Many thanks to Anne Fielding for sharing this story about her mother, Nellie McQueen, who worked in the Sheffield steel mills during WWII. Anne says of her mother, “She wore a red overall and the girls used to call her the red shadow.”
The tram rumbled on through the dark. She was too tired to sit up straight and every so often the weariness would overtake her and her eyes closed. The jolt of another stop, the ping of the bell roused her momentarily only for her heavy lids to close again.
It was only seven o’clock but the blackout and the winter dark made it seem more like midnight. The course velour of the seat chafed the back of her legs. She had no more nylons left, just a pencil line hastily applied down the back of her legs this morning and now no doubt rubbed away, a pretence at glamour. Her blonde hair gleamed in the faint light of the tram but her face had the pallor of weariness and her shoulders sagged.
She was returning from her twelve hour shift at the Hadfield’s Steel Works in Attercliffe.
“Nellie wake up, it’s me”.
She was woken this time by a touch on her arm and a familiar voice.
“I’m just back from Mother’s. I was hoping I would meet you. My you look worn out.”
It was her sister Betty looking at her, then down at her side linking her arm.
“God what a day. Two air raid alerts, but I was on my own so couldn’t lift Mother. We just had to sit it out in the Kitchen.”
Nellie sat up straight and pushed back a strand of hair that had fallen over her face.
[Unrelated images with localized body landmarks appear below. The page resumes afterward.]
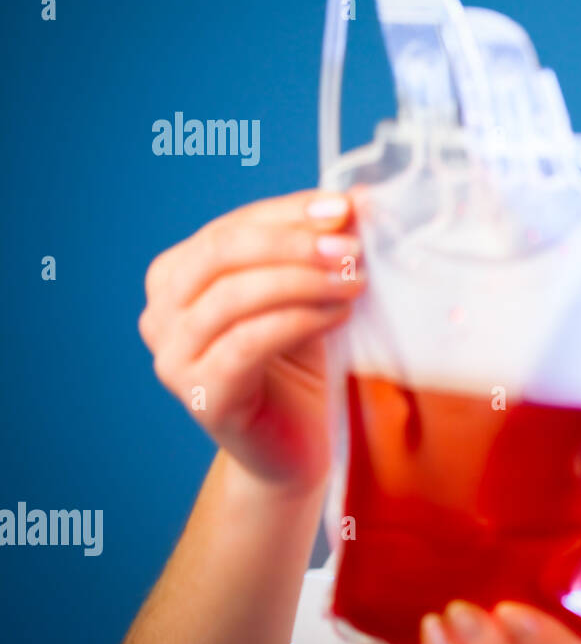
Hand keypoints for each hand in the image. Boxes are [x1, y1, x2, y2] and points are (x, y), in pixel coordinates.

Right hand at [139, 189, 365, 489]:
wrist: (295, 446)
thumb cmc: (299, 364)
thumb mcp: (307, 294)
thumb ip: (318, 248)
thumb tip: (354, 198)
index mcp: (178, 276)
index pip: (232, 226)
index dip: (290, 211)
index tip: (345, 206)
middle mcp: (162, 313)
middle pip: (223, 253)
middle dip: (293, 242)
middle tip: (351, 247)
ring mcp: (174, 357)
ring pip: (234, 296)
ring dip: (303, 281)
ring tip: (354, 281)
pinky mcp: (202, 395)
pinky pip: (247, 343)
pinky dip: (298, 320)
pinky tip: (338, 313)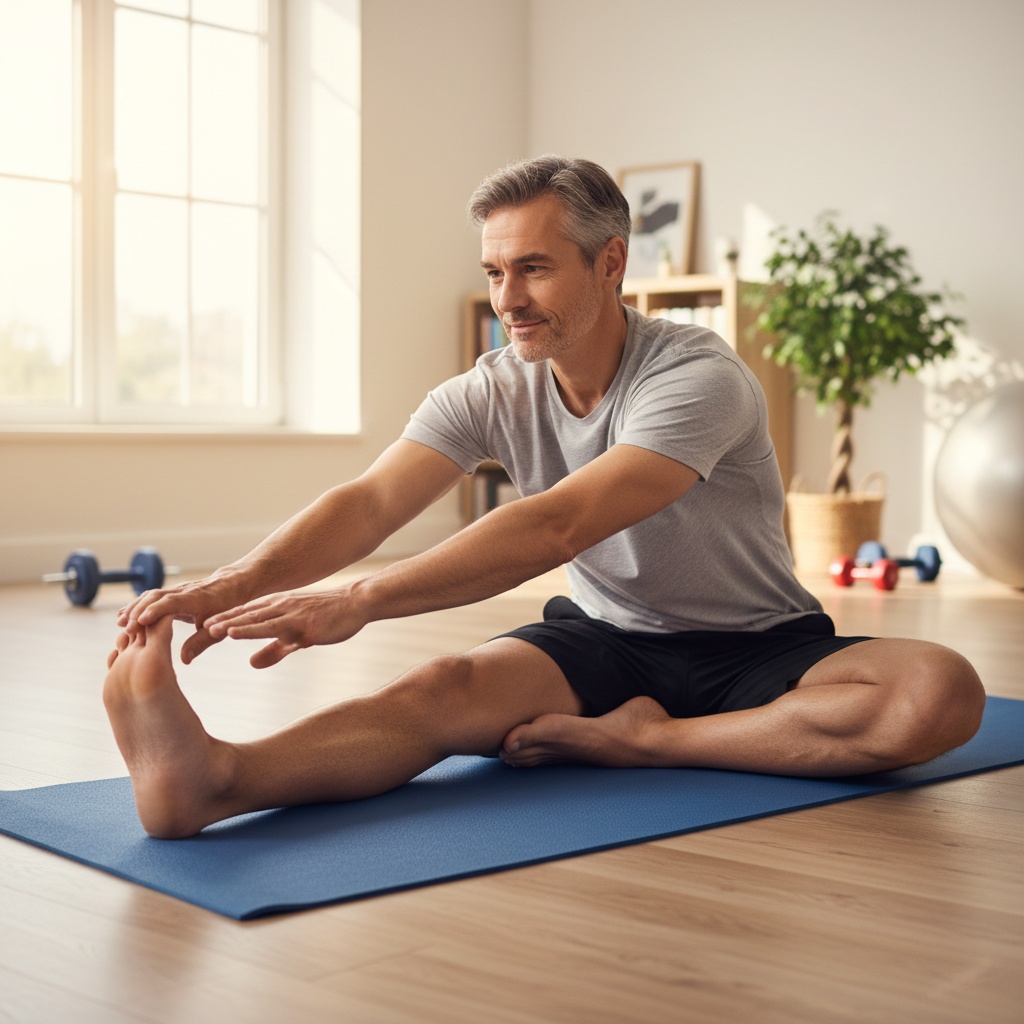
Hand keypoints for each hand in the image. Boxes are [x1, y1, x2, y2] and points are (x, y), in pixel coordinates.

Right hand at [117, 572, 249, 664]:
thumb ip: (201, 642)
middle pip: (156, 597)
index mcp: (196, 599)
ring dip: (134, 607)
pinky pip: (152, 597)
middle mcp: (184, 591)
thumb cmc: (228, 607)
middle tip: (125, 629)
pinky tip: (125, 616)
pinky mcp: (173, 592)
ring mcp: (177, 590)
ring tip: (120, 623)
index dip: (155, 611)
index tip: (139, 622)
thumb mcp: (219, 628)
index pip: (171, 602)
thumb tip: (184, 659)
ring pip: (151, 595)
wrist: (232, 584)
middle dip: (138, 611)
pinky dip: (138, 605)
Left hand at [203, 587, 365, 667]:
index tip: (196, 628)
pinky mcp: (302, 624)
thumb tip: (252, 663)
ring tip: (208, 630)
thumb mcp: (297, 637)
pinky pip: (273, 627)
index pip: (239, 615)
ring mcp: (289, 614)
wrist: (356, 605)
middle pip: (240, 615)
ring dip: (230, 624)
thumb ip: (275, 650)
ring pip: (253, 619)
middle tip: (197, 628)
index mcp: (274, 608)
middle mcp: (277, 607)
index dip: (217, 621)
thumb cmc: (328, 619)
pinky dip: (251, 629)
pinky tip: (235, 632)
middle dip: (216, 623)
“Me and the girls at work can never go to the shelters. The tannoy just tells us what is happening because the machines are never turned off. The work must go on. We need those shells and Hadfield’s is the only place that makes them. My head is ringing by the end of the shift. I see rolling shells in my sleep. I’m supposed to be looking after the girls’ welfare but what can I do. It’s hot noisy and never ending. I was so tired last night when I went to bed, I slept through the sirens. Walt was out on fire watch and it was our Derek that woke me up. We did get down to the Anderson but her next door said she been in there for at least an hour.”
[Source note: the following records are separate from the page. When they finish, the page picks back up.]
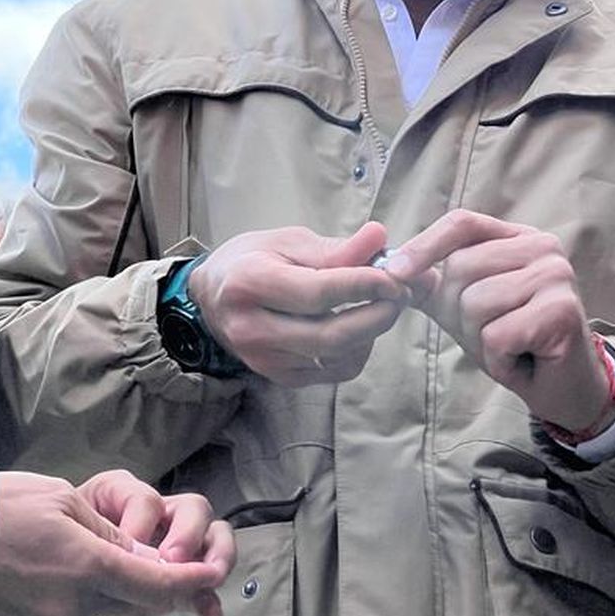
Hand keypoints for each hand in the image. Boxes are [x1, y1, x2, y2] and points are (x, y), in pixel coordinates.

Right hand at [0, 470, 233, 615]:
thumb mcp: (69, 504)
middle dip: (174, 589)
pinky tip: (120, 581)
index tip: (213, 574)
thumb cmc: (6, 508)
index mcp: (91, 566)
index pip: (159, 583)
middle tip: (197, 572)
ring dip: (145, 595)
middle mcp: (80, 601)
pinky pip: (95, 615)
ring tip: (160, 571)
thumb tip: (147, 553)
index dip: (193, 581)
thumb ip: (112, 534)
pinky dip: (116, 599)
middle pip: (145, 604)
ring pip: (122, 612)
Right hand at [185, 221, 406, 385]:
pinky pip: (333, 371)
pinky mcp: (280, 378)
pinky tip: (361, 325)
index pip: (317, 293)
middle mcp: (251, 329)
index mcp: (249, 284)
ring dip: (372, 332)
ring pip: (336, 356)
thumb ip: (335, 247)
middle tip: (402, 293)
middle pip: (330, 334)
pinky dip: (357, 349)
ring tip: (385, 304)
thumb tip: (380, 238)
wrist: (212, 297)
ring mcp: (264, 360)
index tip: (394, 275)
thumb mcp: (289, 241)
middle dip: (377, 315)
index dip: (363, 285)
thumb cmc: (253, 260)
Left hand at [385, 210, 614, 434]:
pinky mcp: (561, 311)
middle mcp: (542, 247)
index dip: (424, 245)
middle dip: (460, 314)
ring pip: (476, 303)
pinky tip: (523, 360)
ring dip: (481, 340)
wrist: (562, 388)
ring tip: (510, 347)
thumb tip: (392, 269)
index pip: (463, 223)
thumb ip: (433, 286)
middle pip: (462, 268)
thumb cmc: (516, 344)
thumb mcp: (466, 309)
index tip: (394, 272)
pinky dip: (499, 359)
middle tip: (493, 334)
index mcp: (518, 237)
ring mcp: (556, 275)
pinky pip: (497, 335)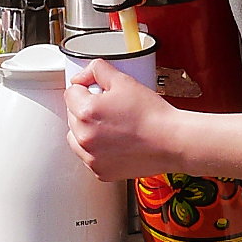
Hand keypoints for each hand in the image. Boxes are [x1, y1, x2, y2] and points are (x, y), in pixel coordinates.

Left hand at [65, 58, 180, 180]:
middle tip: (111, 107)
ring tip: (112, 124)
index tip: (100, 91)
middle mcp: (84, 138)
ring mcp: (91, 157)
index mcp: (86, 112)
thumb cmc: (152, 114)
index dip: (86, 87)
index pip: (71, 93)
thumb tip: (83, 76)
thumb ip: (98, 70)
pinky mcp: (101, 171)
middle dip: (86, 108)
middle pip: (72, 115)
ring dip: (87, 129)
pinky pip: (89, 155)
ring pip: (76, 137)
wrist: (170, 140)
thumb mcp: (125, 80)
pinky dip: (97, 148)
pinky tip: (116, 140)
The bell tinged and the tram came to a halt at the Terminus. The two women got up and said their thanks to the driver and the conductress.
They still had a fifteen minute walk up the hill to home. They linked arms and set off. It was only at the top of the hill that they paused and turned and looked back down over the city. In the distance they could see fires burning and smoke rising. Sirens sounded faintly . There was a red glow in the sky but no bombers could be heard.
“Some poor buggers are catching it. How much longer can we survive this?” said Betty.
“No choice have we,” Nellie replied.
They pulled their coat collars tighter around their necks and resumed their walk to the relative safety of their homes and warmth of their families.
There were no lights to guide them, just the bomber’s moon and the cold stars shining down and faintly lighting their path.